SELECTED EXCERPT Start Marker

Thank you Erik for this amazing work. I think I understood most of it :)
The overreporting patch leads to a significant difference, as discussed in the first two pages, starting end of 2013. I wonder for the curve before the divergence, why does the patch have no effect? I.e. why is there only a divergence since mid-2013?
Can the numbers be retroactively recalculated after the patch, or is the original data not available to do that?
I wonder if there was systemic overreporting before mid-2013 as well.
Again, thank you very very much for this great work!
On Tue Jan 14 2014 at 7:02:15 AM, Erik Zachte ezachte@wikimedia.org wrote:
The point of yesterdays execrcise was to crosscheck webstatscollector, so the filters in webstatscollector served as inspiration but not as guiding principle.
I broke down traffic patterns from squids log using ad hoc criteria that seemed most descriptive. Nearly all html traffic is sent as response on GET requests. This may be obvious for web experts, so it hardly merits mentioning, but it wasn't obvious to me. (for example I was curious about ratio GET vs HEAD)
I am also not sure yet webstatscollector should use the range of ip addresses it does right now to filter out internal traffic, Some are very busy ranges, others show no activity at all (could be tuned out for better webstatscollector performance). And is the configuration complete at all, or could we be missing some ranges? I'll follow up on that off-list.

SELECTED EXCERPT End Marker

Pick up the webstatscollector thread right after its last sentence and keep it going. The rows have nothing to do with the webstatscollector thread.

DATA SUPPLIED Start Marker

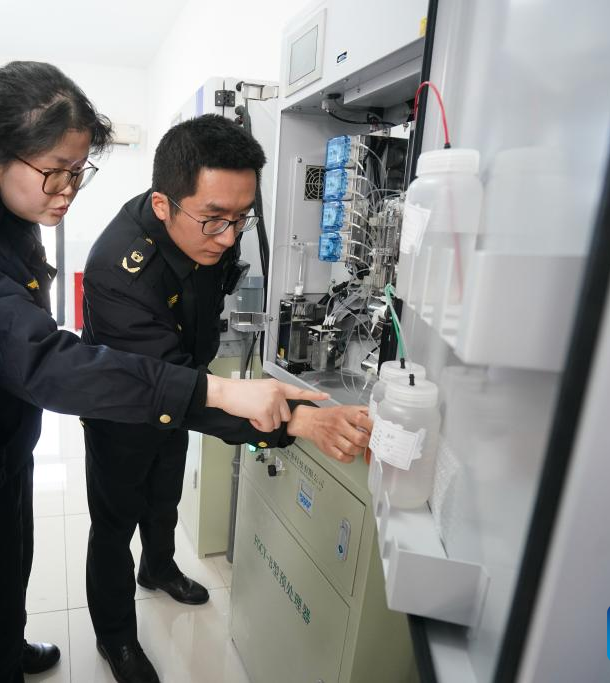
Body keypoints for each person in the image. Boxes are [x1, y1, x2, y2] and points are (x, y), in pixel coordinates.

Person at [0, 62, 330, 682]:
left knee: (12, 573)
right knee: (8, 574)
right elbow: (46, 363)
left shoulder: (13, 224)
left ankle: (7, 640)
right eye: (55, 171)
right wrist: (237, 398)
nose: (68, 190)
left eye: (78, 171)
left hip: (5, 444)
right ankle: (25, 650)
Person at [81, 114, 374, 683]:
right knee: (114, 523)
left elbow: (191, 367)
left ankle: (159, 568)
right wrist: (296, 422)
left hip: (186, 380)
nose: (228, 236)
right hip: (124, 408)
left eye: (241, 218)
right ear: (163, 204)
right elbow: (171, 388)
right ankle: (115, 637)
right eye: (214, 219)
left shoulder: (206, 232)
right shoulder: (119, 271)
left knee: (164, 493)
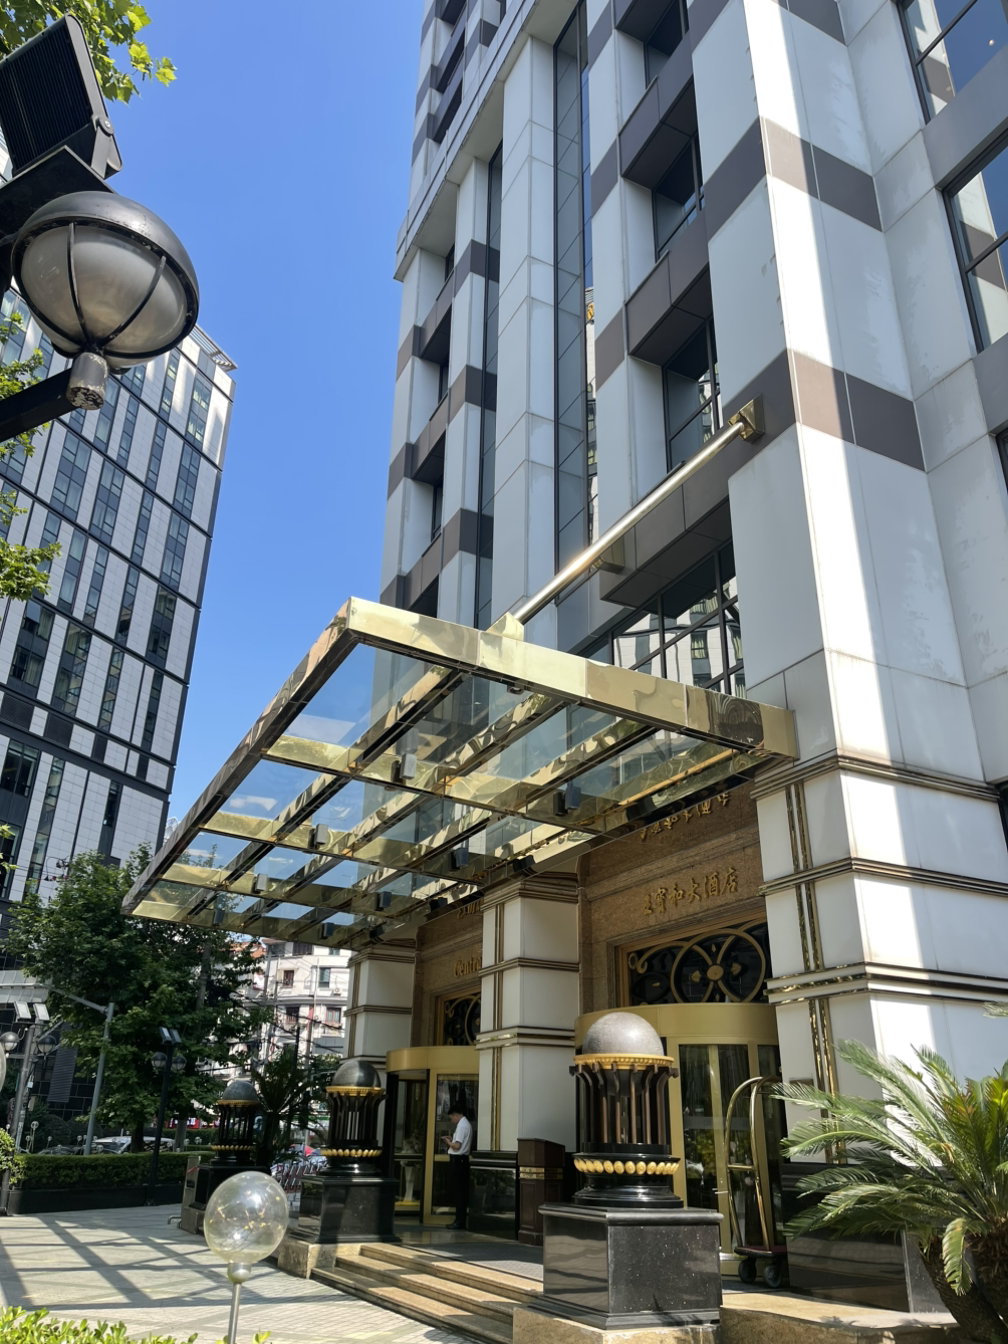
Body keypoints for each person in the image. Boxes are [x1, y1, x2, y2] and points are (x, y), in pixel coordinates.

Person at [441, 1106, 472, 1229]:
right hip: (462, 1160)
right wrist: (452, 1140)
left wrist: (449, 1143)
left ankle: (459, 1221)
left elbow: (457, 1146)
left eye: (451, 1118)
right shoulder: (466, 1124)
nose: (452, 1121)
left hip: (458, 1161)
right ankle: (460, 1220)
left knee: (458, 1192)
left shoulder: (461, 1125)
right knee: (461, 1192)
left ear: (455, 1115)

DATA SUPPLIED End Marker

> **RESULT FOR THIS TASK**
Erik
-----Original Message----- From: analytics-bounces@lists.wikimedia.org [mailto:analytics-bounces@lists.wikimedia.org] On Behalf Of Christian Aistleitner Sent: Tuesday, January 14, 2014 14:06 To: A mailing list for the Analytics Team at WMF and everybody who has an interest in Wikipedia and analytics. Subject: Re: [Analytics] Page view data with Wikipedia app?
Hi,
On Tue, Jan 14, 2014 at 03:05:03AM +0100, Erik Zachte wrote:
[...] webstatscollector data, which are totally based on GET /wiki/ (as was known).
it should hardly have impact, but just to avoid misconceptions as GET was coined several times through the email ... I do not know of a filter to GET in webstatscollector. Looking for it again, I could not find it. Where does that GET filter live?
Best regards, Christian
P.S.: Just to avoid confusion, from my point of view, webstatscollector does limit to /wiki/, but not to GET /wiki/.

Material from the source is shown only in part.